_Given records_
*** Block opens ***
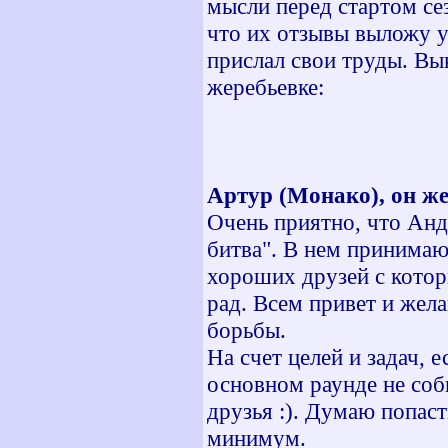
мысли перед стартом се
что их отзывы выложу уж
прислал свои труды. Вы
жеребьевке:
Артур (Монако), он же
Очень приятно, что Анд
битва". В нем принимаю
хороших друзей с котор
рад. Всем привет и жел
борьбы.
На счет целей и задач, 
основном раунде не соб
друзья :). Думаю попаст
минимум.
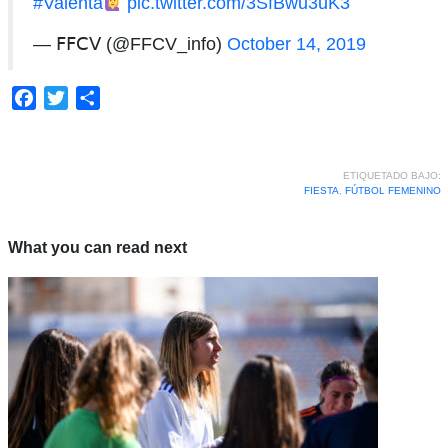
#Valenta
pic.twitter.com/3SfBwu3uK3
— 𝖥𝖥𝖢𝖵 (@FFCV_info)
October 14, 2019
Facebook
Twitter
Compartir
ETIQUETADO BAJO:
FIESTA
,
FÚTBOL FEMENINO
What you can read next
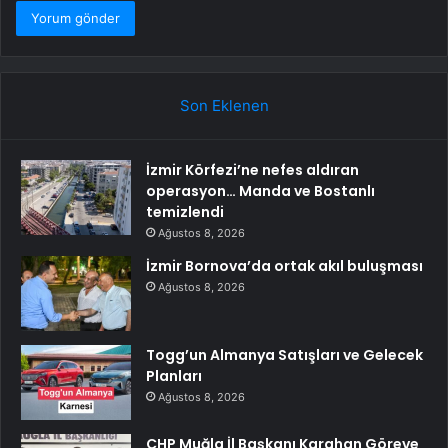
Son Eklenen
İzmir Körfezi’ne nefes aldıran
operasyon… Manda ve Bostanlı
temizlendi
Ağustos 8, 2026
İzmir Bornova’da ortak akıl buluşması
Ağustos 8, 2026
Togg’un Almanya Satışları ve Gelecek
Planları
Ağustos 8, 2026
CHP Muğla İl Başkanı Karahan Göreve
*** Block closes ***
*** Block opens ***
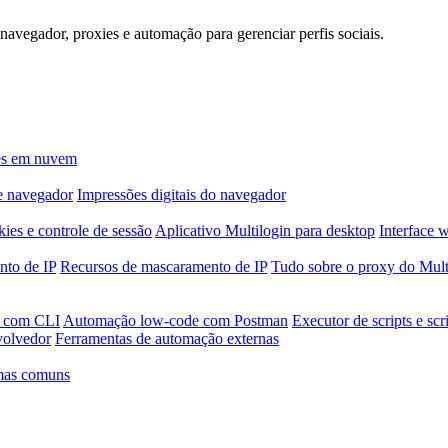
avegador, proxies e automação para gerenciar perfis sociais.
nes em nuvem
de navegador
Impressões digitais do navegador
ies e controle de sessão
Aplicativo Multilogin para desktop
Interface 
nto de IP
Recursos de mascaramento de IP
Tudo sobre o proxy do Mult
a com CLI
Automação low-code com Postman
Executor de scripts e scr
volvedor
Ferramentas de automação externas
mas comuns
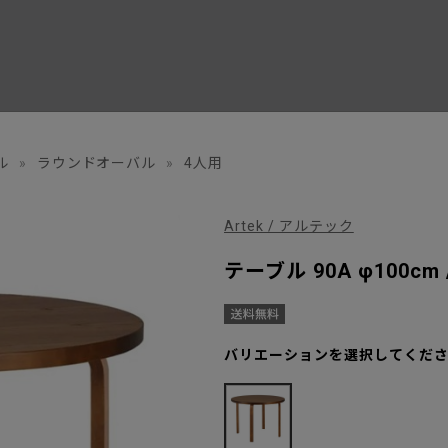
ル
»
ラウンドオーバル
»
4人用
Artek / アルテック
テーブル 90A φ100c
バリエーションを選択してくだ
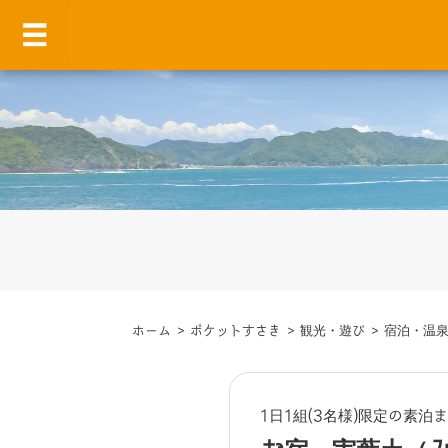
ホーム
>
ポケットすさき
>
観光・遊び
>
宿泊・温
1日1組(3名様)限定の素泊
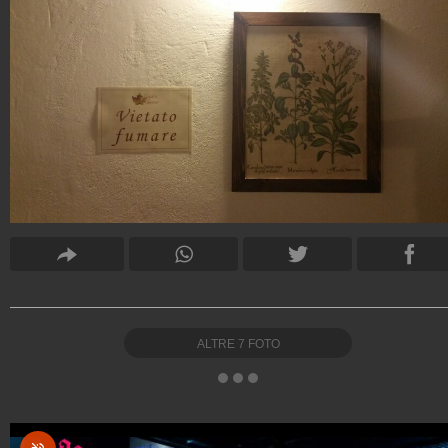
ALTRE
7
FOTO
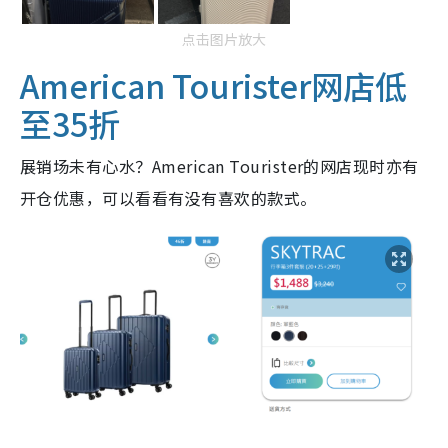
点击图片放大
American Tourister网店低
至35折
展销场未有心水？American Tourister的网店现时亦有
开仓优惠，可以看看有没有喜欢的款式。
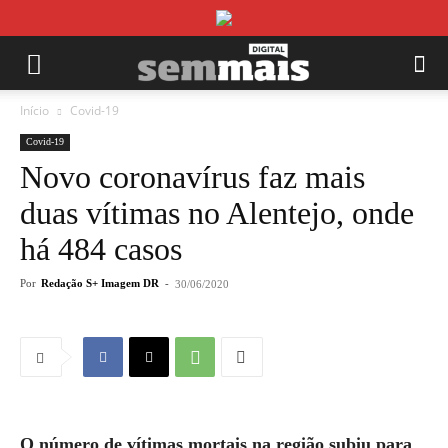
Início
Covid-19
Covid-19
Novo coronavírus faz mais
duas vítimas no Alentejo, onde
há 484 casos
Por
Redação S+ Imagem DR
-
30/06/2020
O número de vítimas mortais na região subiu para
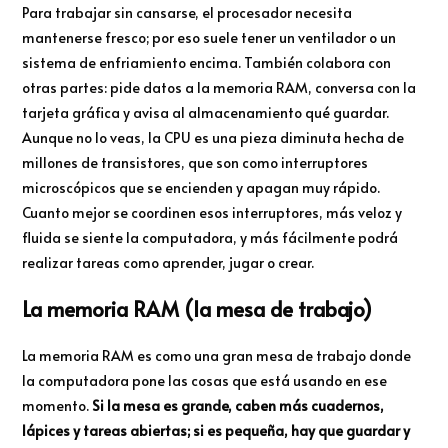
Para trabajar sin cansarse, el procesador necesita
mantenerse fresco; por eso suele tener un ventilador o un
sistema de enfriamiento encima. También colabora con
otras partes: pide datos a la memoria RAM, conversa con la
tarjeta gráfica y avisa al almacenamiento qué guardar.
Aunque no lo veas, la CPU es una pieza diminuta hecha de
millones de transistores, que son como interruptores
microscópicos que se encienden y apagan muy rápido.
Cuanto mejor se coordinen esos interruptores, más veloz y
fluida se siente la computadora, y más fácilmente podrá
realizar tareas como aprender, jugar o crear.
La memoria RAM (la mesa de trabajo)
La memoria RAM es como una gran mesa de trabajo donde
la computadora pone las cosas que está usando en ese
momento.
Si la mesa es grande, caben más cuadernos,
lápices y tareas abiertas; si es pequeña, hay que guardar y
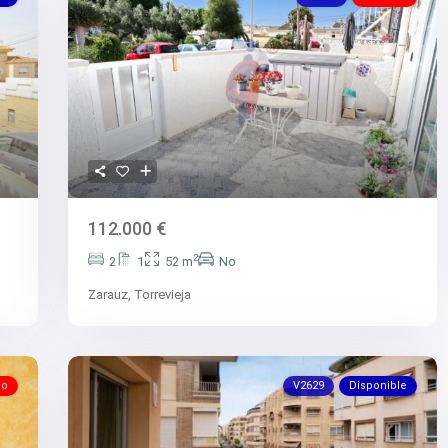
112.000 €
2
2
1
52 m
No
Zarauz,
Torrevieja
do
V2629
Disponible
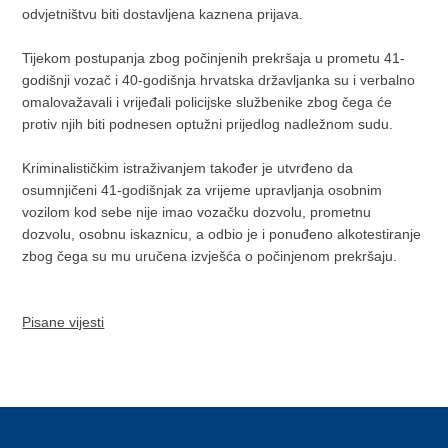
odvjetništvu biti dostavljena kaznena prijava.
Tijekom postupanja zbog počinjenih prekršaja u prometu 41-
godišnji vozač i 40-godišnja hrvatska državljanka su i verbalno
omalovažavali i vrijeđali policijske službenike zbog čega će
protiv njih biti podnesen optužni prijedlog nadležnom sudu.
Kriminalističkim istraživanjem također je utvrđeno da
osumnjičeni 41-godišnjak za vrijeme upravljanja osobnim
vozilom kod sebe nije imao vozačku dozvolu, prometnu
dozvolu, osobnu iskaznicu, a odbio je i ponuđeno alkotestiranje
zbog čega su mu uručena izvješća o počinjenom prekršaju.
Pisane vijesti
*** Block closes ***
_Work to be completed_
Reproduce the lines of the records starting at the line containing "Son Eklenen" and ending at the line containing "CHP Muğla İl Başkanı Karahan Göreve", swapping "Ağustos" for "Temmuz" everywhere it occurs and leaving everything else unchanged.

_Task response_
Son Eklenen
İzmir Körfezi’ne nefes aldıran
operasyon… Manda ve Bostanlı
temizlendi
Temmuz 8, 2026
İzmir Bornova’da ortak akıl buluşması
Temmuz 8, 2026
Togg’un Almanya Satışları ve Gelecek
Planları
Temmuz 8, 2026
CHP Muğla İl Başkanı Karahan Göreve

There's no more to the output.